Except for the Millenials and Gen Z readers, who probably assume that ‘Grey Poupon’ is a new Snapchat filter. I’ll wait patiently while you Google.
Anyway, here are the results:
No big surprises here. Most private-sector for-profits that pay salaries are already at or above $684 per week (equivalent to $35,568 per year for a full-year worker). Although, I suspect that there would be a lot less green on this pie chart if we took the poll in 2016 just before the new overtime rules were supposed to have taken effect initially. The 2016 adjusted salary level would have been $913 per week (or $47,476 per year).
What else stood out?
Based on the comments, relatively few of you have conducted self-audits to determine whether the employees whom you currently treat as exempt under the Fair Labor Standards Act are entitled to minimum wage and overtime. That’s not shocking either. In my line of work, I find that many clients purchase their flood insurance after the flood. Call it risk aggression, malaise, or penny wise and pound foolish.

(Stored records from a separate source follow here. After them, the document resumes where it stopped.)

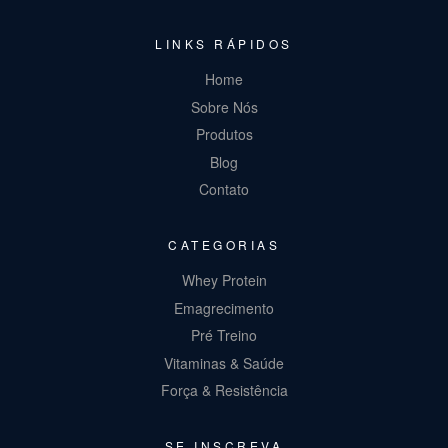
LINKS RÁPIDOS
Home
Sobre Nós
Produtos
Blog
Contato
CATEGORIAS
Whey Protein
Emagrecimento
Pré Treino
Vitaminas & Saúde
Força & Resistência
SE INSCREVA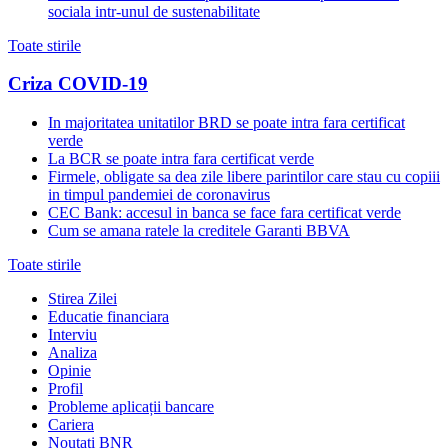
sociala intr-unul de sustenabilitate
Toate stirile
Criza COVID-19
In majoritatea unitatilor BRD se poate intra fara certificat
verde
La BCR se poate intra fara certificat verde
Firmele, obligate sa dea zile libere parintilor care stau cu copiii
in timpul pandemiei de coronavirus
CEC Bank: accesul in banca se face fara certificat verde
Cum se amana ratele la creditele Garanti BBVA
Toate stirile
Stirea Zilei
Educatie financiara
Interviu
Analiza
Opinie
Profil
Probleme aplicații bancare
Cariera
Noutati BNR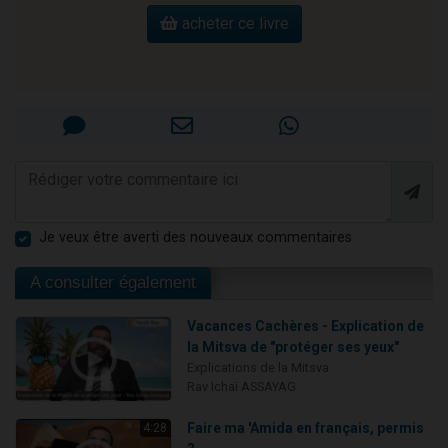
acheter ce livre
Je veux être averti des nouveaux commentaires
A consulter également
Vacances Cachères - Explication de
la Mitsva de "protéger ses yeux"
Explications de la Mitsva
Rav Ichaï ASSAYAG
Faire ma 'Amida en français, permis
4:28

The honesty was quite refreshing. I asked, “When was the last time that your company audited its pay practices? What did it do?” One reader noted, “Never. We have some ‘exempts’ I know shouldn’t be, but the owners are convinced it’s OK.” Another reader commented, “Probably never, my company has no pay grade and instead only gives raises when you threaten to leave.”

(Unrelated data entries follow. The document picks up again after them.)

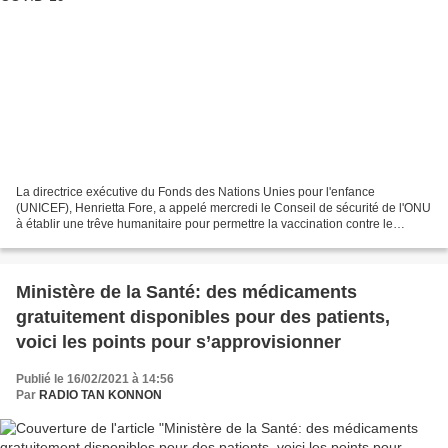
La directrice exécutive du Fonds des Nations Unies pour l'enfance
(UNICEF), Henrietta Fore, a appelé mercredi le Conseil de sécurité de l'ONU
à établir une trêve humanitaire pour permettre la vaccination contre le
COVID-19. "Nous avons besoin d'un cessez-le-feu...
Ministère de la Santé: des médicaments
gratuitement disponibles pour des patients,
voici les points pour s’approvisionner
Publié le 16/02/2021 à 14:56
Par
RADIO TAN KONNON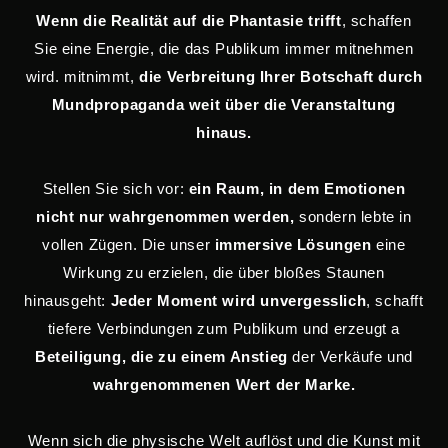
Wenn die Realität auf die Phantasie trifft
, schaffen
Sie eine Energie, die das Publikum immer mitnehmen
wird. mitnimmt,
die Verbreitung Ihrer Botschaft durch
Mundpropaganda weit über die Veranstaltung
hinaus.
Stellen Sie sich vor:
ein Raum, in dem Emotionen
nicht nur wahrgenommen werden,
sondern lebte in
vollen Zügen. Die unser
immersive Lösungen
eine
Wirkung zu erzielen, die über bloßes Staunen
hinausgeht:
Jeder Moment wird unvergesslich
, schafft
tiefere Verbindungen zum Publikum und erzeugt a
Beteiligung, die zu einem Anstieg
der Verkäufe und
wahrgenommenen Wert der Marke.
Wenn sich die physische Welt auflöst und die Kunst mit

Don’t worry; it’s not like I’m tracking IP addresses and sending them to the U.S. Department of Labor in exchange for cases of red velvet whoopie pies or anything.

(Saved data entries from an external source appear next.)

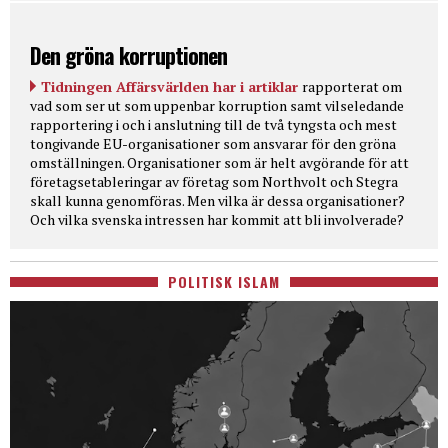
Den gröna korruptionen
Tidningen Affärsvärlden har i artiklar
rapporterat om
vad som ser ut som uppenbar korruption samt vilseledande
rapportering i och i anslutning till de två tyngsta och mest
tongivande EU-organisationer som ansvarar för den gröna
omställningen. Organisationer som är helt avgörande för att
företagsetableringar av företag som Northvolt och Stegra
skall kunna genomföras. Men vilka är dessa organisationer?
Och vilka svenska intressen har kommit att bli involverade?
POLITISK ISLAM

No, rather than dime anyone out to the feds, I’m going to suggest something more helpful and relatively less expensive. If it’s been a while since you’ve audited your pay practices to ensure compliance with state and federal wage-and-hour law, find an employment lawyer. A lawyer can help you review your employee classifications (exempt v. non-exempt and employee v. independent contractor), double-check your pay practices to ensure that you are paying employees properly, and evaluate your timekeeping records and policies.